Will Swordfish make its point?
The ECLIPSE organization has finally made its announcement of the first release ofSwordfish, the open source ESB (Enterprise Service Bus) framework.
A lot of the work for Swordfish has come from Sopera, a German open source company that has developed an offering around the DeutschePost service bus development. Sopera offers a valid and competent framework for service integration, and therefore it is assumed that Swordfish might also work.
So, will Swordfish make a successful strike at the ESB market? So far, open source ESB projects have not had a great deal of success, and as far as 2009 goes Lustratus has forecast that open source projects will suffer due to the lack of the necessary people resources to turn open source frameworks into a useful user implementation. However, Swordfish has the backing of the influential ECLIPSE organization, which has done a lot to standardize the look and feel of many software infrastructure tools.

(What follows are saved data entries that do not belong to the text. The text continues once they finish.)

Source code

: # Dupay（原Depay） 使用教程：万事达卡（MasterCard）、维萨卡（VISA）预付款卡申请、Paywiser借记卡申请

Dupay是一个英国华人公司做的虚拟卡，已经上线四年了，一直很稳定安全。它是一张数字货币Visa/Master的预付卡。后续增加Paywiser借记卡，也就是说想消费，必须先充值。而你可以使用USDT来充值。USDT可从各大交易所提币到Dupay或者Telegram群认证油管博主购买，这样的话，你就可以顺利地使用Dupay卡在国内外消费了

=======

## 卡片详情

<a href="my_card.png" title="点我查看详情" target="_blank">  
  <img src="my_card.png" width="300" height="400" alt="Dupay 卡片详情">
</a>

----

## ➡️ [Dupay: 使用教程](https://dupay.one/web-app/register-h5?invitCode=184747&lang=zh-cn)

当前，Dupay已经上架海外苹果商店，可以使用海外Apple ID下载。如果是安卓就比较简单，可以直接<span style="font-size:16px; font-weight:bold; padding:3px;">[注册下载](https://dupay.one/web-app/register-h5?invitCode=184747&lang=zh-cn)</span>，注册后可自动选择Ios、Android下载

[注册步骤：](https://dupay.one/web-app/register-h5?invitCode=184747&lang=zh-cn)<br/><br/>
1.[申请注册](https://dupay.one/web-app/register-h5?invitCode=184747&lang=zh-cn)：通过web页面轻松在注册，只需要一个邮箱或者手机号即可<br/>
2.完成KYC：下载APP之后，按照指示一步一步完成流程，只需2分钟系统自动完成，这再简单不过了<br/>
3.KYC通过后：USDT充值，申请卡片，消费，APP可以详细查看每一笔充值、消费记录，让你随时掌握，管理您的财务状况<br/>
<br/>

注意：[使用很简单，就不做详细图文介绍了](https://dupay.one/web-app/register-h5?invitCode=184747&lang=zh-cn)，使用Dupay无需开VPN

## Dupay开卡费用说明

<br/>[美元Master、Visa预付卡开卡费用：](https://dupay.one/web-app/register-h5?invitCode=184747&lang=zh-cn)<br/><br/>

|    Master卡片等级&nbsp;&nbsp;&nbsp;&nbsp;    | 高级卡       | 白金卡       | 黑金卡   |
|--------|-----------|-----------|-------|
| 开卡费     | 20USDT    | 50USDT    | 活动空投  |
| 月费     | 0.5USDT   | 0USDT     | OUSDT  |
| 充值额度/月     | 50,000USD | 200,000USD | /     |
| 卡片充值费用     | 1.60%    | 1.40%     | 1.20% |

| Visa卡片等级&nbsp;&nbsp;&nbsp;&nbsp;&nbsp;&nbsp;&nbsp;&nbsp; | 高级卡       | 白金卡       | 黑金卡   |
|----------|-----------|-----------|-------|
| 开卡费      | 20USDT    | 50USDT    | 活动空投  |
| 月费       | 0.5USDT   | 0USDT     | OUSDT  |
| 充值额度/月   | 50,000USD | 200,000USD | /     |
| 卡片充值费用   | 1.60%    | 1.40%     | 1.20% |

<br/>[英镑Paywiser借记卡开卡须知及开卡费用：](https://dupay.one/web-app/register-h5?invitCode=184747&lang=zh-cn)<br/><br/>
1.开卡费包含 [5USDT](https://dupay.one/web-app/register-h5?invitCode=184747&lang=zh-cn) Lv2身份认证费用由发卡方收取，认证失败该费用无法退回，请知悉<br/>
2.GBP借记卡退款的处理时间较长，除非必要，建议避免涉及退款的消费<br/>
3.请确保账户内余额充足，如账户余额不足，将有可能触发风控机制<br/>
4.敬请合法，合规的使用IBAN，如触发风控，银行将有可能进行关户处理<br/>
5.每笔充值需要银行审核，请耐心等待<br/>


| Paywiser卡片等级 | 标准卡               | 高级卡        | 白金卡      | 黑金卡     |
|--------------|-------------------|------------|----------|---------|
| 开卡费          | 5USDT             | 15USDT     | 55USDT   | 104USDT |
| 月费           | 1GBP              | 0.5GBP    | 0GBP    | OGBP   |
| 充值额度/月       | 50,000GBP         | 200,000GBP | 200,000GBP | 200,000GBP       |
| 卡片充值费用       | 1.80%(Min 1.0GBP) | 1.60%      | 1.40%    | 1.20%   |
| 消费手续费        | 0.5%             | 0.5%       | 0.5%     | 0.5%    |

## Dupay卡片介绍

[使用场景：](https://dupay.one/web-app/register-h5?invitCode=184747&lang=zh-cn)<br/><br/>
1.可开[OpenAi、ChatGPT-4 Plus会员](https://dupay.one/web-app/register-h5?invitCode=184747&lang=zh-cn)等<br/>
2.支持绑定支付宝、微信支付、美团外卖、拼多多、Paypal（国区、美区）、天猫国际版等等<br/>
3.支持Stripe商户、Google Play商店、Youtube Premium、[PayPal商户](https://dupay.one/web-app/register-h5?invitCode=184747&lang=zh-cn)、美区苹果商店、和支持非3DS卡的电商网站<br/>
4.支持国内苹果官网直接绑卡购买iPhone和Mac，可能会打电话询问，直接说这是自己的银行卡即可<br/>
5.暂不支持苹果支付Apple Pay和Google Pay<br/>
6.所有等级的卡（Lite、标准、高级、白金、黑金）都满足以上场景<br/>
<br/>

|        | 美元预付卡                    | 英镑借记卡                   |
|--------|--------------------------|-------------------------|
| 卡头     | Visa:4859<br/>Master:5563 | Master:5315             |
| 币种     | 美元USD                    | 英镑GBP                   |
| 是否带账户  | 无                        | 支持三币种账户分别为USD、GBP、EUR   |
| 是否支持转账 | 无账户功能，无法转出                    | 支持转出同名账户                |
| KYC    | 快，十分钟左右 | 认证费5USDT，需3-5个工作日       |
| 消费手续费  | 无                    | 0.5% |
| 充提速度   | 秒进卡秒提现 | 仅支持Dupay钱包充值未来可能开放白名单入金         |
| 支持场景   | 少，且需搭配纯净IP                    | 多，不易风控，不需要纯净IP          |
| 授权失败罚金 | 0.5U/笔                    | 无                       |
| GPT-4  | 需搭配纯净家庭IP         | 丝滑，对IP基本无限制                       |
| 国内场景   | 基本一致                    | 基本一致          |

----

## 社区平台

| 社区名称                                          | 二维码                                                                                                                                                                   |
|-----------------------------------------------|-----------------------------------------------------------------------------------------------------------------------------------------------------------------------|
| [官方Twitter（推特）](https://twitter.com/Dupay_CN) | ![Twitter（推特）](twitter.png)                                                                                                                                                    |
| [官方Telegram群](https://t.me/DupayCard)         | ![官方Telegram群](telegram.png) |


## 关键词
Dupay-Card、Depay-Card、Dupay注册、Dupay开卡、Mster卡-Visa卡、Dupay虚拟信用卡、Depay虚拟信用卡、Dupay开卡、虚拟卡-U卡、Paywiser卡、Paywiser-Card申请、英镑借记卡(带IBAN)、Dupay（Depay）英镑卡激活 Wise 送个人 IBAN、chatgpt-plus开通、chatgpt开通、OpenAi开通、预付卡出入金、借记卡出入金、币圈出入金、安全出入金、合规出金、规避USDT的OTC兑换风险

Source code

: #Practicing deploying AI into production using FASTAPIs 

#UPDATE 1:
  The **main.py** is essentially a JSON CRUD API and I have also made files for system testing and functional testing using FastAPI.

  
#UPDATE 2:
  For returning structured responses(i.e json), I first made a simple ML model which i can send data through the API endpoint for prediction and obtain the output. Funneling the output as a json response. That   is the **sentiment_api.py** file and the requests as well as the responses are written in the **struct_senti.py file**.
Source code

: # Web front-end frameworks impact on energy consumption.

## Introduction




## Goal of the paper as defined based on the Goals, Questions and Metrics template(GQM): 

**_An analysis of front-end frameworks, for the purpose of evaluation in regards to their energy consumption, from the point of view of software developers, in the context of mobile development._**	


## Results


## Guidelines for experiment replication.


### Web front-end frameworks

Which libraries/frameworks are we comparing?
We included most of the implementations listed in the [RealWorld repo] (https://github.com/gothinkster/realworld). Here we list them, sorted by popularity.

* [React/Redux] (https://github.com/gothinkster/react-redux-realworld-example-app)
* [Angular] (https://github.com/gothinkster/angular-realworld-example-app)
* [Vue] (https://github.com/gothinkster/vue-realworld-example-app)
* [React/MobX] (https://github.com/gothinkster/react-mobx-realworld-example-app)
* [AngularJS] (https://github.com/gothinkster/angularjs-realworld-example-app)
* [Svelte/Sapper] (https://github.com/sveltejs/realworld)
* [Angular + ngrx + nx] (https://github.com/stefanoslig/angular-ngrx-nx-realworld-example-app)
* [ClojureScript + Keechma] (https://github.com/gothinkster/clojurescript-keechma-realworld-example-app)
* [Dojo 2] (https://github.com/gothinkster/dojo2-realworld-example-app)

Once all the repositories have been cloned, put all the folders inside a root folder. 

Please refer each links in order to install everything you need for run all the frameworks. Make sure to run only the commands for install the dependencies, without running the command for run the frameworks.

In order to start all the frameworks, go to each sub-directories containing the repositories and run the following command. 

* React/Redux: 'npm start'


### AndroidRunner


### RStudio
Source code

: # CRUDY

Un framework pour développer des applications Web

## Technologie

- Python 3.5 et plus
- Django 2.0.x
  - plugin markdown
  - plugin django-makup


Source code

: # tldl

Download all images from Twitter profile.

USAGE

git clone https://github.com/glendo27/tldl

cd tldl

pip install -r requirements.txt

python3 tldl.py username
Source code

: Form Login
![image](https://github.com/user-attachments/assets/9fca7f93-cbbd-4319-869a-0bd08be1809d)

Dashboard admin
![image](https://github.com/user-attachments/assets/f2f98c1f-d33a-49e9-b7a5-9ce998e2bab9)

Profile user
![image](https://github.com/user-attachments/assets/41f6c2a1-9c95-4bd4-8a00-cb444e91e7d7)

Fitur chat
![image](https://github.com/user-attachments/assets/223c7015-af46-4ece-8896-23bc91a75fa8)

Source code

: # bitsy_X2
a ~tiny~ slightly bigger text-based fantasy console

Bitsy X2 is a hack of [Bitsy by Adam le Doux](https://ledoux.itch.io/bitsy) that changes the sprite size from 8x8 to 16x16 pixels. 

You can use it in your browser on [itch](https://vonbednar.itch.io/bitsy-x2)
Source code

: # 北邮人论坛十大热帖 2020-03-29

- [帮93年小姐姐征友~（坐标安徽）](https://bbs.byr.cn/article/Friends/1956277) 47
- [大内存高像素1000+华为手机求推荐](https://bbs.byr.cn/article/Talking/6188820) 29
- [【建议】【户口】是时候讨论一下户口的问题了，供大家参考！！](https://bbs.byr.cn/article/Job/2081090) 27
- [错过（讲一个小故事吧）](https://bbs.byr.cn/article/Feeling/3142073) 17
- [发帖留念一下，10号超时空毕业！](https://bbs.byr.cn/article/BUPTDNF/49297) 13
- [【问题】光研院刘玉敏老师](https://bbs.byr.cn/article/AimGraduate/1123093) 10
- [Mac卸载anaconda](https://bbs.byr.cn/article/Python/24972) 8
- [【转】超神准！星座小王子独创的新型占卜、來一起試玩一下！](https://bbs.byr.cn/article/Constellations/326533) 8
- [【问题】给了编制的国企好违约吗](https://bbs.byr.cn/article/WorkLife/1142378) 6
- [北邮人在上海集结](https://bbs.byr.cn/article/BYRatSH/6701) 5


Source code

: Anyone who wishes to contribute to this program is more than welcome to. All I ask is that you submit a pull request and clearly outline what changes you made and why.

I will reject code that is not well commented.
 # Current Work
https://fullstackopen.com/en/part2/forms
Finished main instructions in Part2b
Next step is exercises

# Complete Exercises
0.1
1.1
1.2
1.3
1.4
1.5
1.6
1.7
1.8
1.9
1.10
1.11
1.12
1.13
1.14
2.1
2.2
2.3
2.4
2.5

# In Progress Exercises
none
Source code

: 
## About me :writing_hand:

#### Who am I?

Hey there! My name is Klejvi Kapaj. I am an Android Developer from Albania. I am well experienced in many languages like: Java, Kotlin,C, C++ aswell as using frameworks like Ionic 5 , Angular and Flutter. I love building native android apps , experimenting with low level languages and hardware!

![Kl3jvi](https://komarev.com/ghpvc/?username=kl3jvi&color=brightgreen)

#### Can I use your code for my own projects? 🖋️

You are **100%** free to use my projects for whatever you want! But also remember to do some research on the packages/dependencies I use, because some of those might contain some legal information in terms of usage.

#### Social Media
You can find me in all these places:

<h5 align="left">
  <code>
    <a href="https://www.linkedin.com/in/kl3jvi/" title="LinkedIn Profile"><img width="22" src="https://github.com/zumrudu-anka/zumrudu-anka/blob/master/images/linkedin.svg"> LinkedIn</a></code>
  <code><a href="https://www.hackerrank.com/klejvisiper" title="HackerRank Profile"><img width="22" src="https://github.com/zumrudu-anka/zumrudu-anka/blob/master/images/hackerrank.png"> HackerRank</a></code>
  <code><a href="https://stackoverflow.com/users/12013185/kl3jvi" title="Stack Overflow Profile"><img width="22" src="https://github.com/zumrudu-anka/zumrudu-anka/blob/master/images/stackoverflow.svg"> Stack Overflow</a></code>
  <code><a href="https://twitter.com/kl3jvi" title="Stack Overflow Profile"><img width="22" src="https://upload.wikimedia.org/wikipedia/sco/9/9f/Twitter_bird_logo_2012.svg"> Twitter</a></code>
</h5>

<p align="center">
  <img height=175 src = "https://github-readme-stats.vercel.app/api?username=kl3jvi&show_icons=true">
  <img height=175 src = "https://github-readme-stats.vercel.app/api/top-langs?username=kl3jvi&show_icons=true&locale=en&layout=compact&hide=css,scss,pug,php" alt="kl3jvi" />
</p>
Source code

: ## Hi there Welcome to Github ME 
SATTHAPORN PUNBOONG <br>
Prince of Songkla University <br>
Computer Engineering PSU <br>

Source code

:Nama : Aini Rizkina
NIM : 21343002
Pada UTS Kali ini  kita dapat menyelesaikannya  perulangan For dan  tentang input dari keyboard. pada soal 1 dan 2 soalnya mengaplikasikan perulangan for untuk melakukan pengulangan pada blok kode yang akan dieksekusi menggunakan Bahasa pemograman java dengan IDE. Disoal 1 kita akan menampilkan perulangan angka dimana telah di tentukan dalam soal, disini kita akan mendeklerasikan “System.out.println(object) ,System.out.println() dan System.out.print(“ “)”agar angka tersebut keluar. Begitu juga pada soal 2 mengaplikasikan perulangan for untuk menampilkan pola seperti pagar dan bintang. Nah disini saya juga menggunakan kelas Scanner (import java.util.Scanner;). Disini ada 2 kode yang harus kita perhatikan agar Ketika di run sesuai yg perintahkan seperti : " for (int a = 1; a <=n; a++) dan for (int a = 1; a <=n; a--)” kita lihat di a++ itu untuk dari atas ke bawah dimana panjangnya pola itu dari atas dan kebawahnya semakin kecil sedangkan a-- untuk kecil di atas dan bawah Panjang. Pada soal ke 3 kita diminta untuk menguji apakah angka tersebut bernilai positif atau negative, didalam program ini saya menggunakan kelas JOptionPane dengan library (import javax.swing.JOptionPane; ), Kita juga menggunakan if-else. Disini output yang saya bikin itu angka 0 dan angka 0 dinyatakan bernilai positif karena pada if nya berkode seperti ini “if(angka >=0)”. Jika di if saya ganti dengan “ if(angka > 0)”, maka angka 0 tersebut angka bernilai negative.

Looking at the initial marketing thrust for Swordfish, things don’t look to good. From the announcement letter, the top functional bullet reads
Support for distributed deployment, which results in more scalable and reliable application deployments by removing a central coordinating server.
Well – duh! This is not new – it is part of the basic definition of what an ESB does! However, this initiative is still worth watching, despite the ill-fated marketing attempts so far. ECLIPSE has significant industry backing for its GUI look-and-feel stuff, and indeed most of the big industry names like IBM, Oracle and SAP are involved in the running of ECLIPSE, and provide a lot of the financial backing.
It is this that might be the source of most excitement with Swordfish. Oracle and IBM both actively market and sell their own ESBs, and SAP offers its own equivalent functionality as part of its NetWeaver set of offerings. I wonder how they feel about ECLIPSE driving an open-source ESB version that competes on functionality and is free? I would love to be a fly on the wall in internal ECLIPSE meetings about the future of Swordfish.